Data uncertainty How might one handle quality issues due to untrustworthy or inaccurate data? Data uncertainty refers to gaps in knowledge due to inconsistency, incompleteness, ambiguities, and model approximations.

Propagation and cascading of error How might algorithms be written to mitigate propagation and cascading of error(s)? Error propagation and cascading refers to situations where one error leads to another or where a solution is skewed when imprecise or inaccurate information is combined into multiple layers [95].

Data privacy and security How does one manage data and develop algorithms for processing data in the face of privacy and security concerns? Data privacy and security refers to the challenge of providing effective approaches for secure management of distributed data and data sharing, including those that may contain personally identifiable information (PII). Detection of PII for anonymization purposes [107] and structural diversification for protecting privacy [108] are particularly important problems to be addressed. Other critical areas include management of access, sharing and distributability (e.g., data specific tools, metadata).

These are important challenges that cut across multiple areas of data science. There may be common algorithmic approaches and evaluation metrics associated with each of these challenges. Community input garnered within the DSRP will bring forth new insights to address crosscutting issues pertaining to the data itself and measures associated with approaches to processing data.

10 Concluding remarks: NIST’s role for data science

This paper lays out the foundation of NIST’s newly formed data science research program and describes much of NIST’s proposed role in the future of the data science discipline. Classes of data science problems and next-generation data science challenges as well as areas of important future breakthroughs are discussed. An overview of evaluation and metrology, standards, computing infrastructure needs, and methodologies for measuring effectiveness of data science technologies is presented.

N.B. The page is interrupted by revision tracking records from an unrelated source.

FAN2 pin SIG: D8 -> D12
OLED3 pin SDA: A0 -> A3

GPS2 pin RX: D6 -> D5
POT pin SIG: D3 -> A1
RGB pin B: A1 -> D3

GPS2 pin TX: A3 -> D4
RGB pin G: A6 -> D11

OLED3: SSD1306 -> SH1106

NIST’s role for meeting the measurement challenges for data science has four primary facets. These include developing measures for assessment, establishing standards, forming working groups consisting of researchers in the community, and deploying a sound framework for evaluating technology effectiveness.

NIST also aims to build a community of interest within which it is expected that many of the questions posed in this paper will be addressed. Technical symposia with a focus on generalized problems in data science are expected outcomes of this aspect of NIST’s work.

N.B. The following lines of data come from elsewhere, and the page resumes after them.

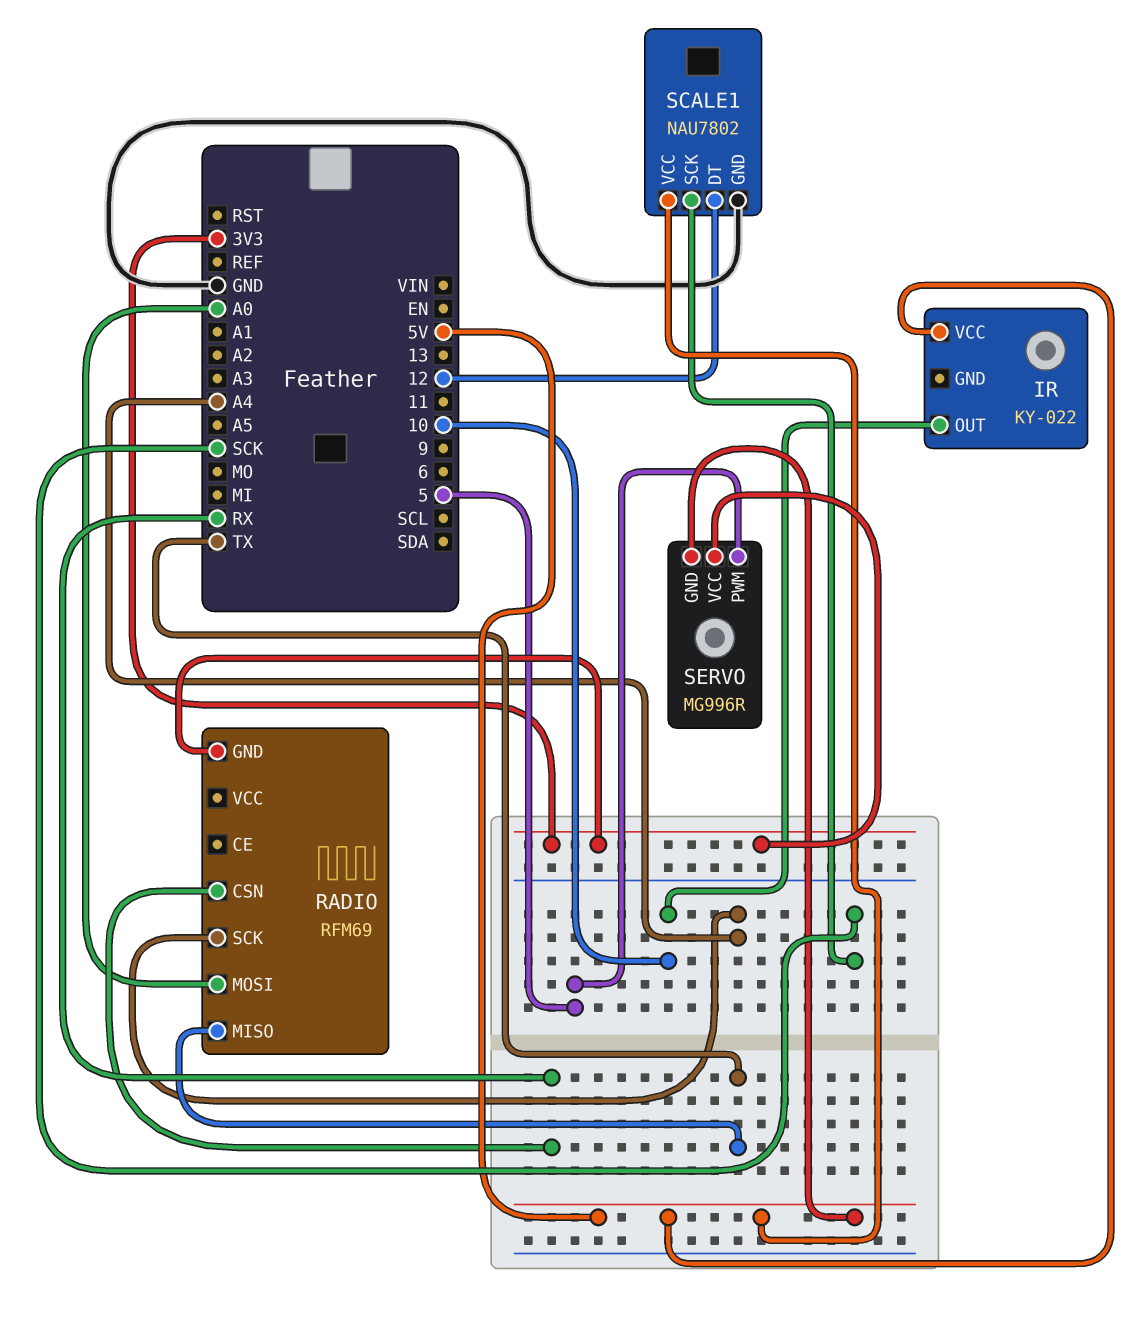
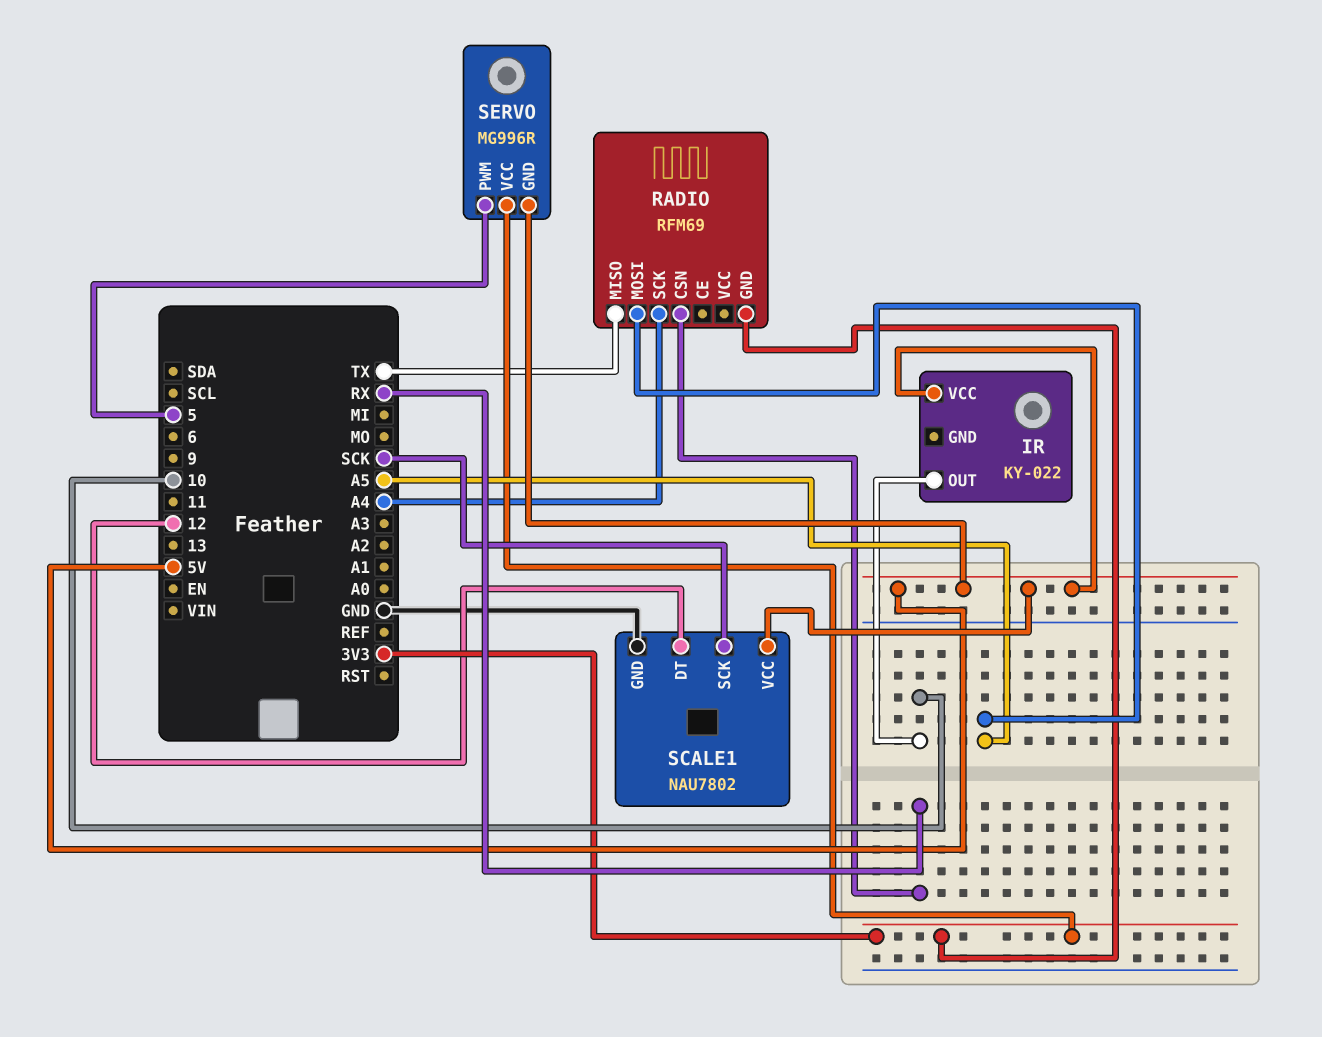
RADIO pin MOSI: A0 -> A5

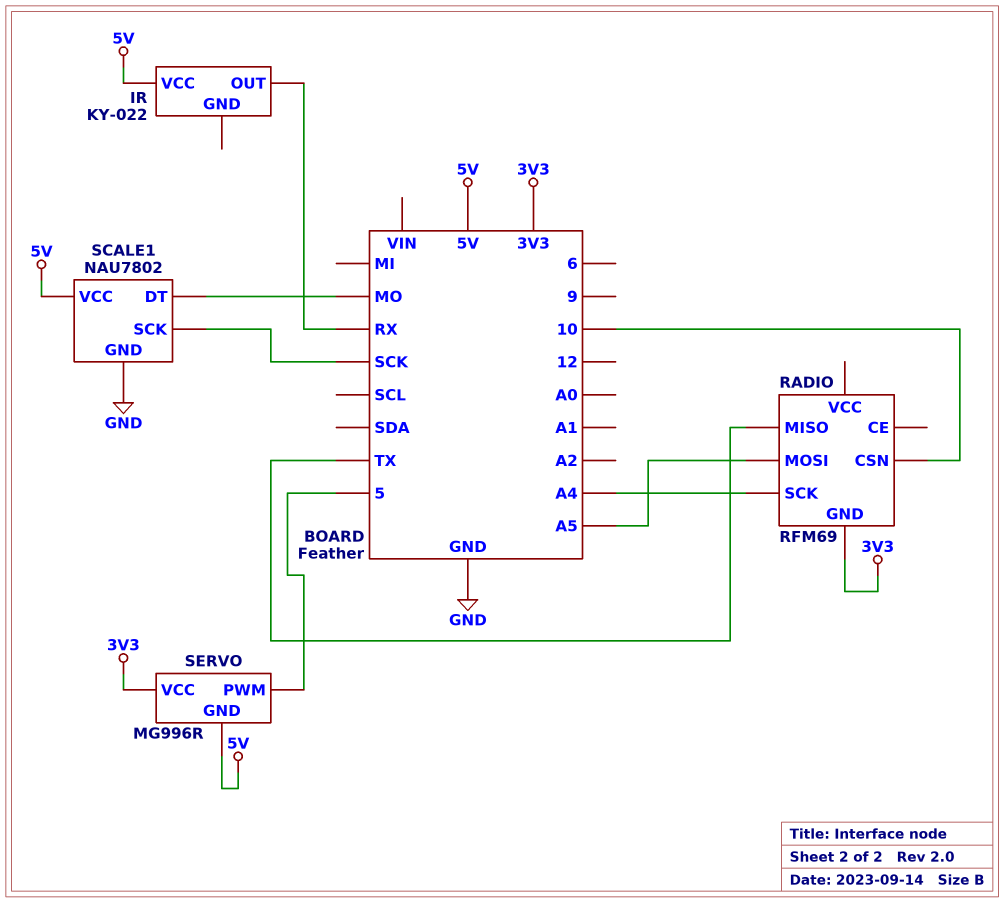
IR pin OUT: 10 -> RX
RADIO pin CSN: RX -> 10
SCALE1 pin DT: 12 -> MO

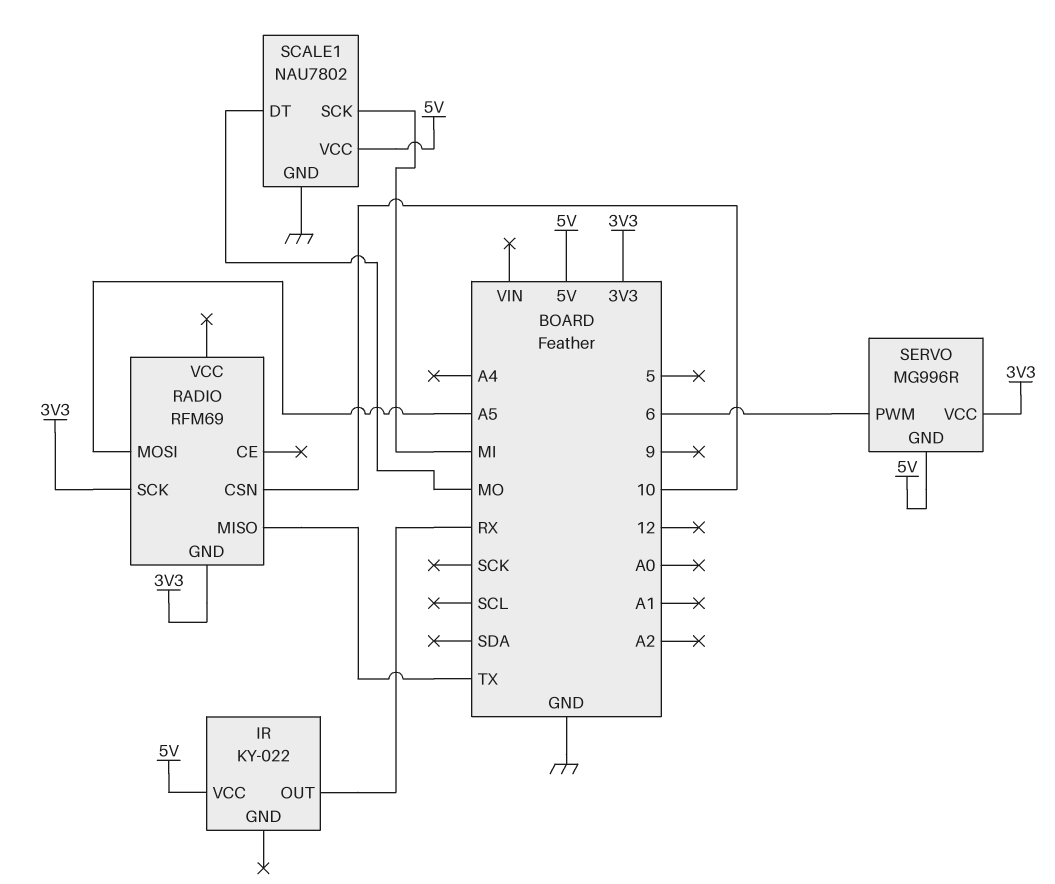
RADIO pin SCK: A4 -> 3V3
SCALE1 pin SCK: SCK -> MI
SERVO pin PWM: 5 -> 6

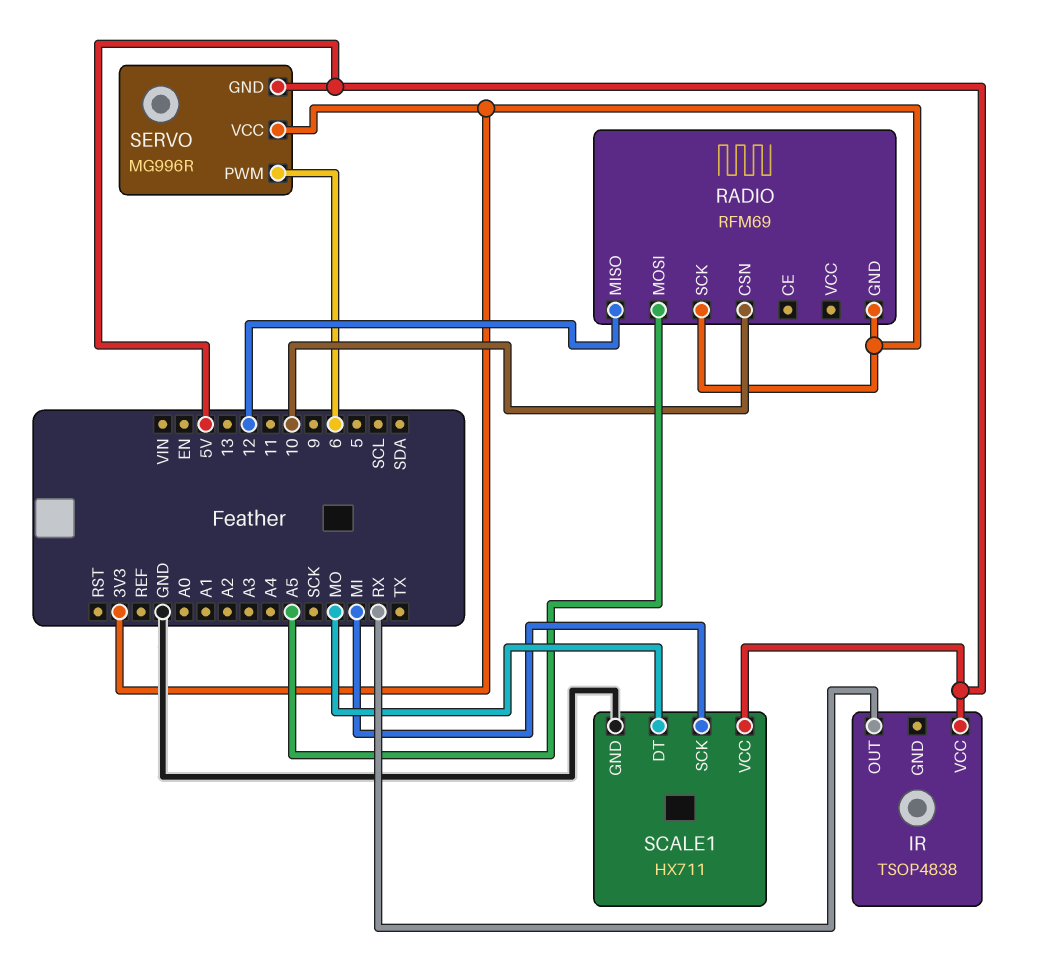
IR: KY-022 -> TSOP4838
RADIO pin MISO: TX -> 12
SCALE1: NAU7802 -> HX711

The DSE series that was described in detail in this paper seeks to address challenges in data science evaluation, and like those faced by the technologies supported by the evaluation, these challenges are numerous and varied. The pre-pilot, pilot, and inaugural evaluation will serve as first steps; however, a successful DSE series must go further. Future plans for the DSE series include the introduction of complex and dynamic workflows, which will assist in quantifying the propagation of error and uncertainty and understanding the effect of reordering components in a workflow; the inclusion of data that must be protected, for example, due to privacy concerns; system run time and resource utilization benchmarking, which will assist in quantifying the trade-off between system run time and accuracy.

While the challenges are substantial, we believe that overcoming them has enormous potential for impact. To the same or greater extent as other technologies have benefited from evaluation-driven research, there is opportunity for data science research to benefit from the DSE series.

Additionally, it is expected that agile system architectures, system benchmarking tools, and novel approaches will emerge from the development of technologies that are evaluated in the DSE series.

Finally, the DSE series will be organized each year by NIST, in coordination with the data science research community, for the assessment of technologies for big data and data science analytics. NIST will serve the community in providing relevant datasets, metrics, tasks, protocols, and analysis tools.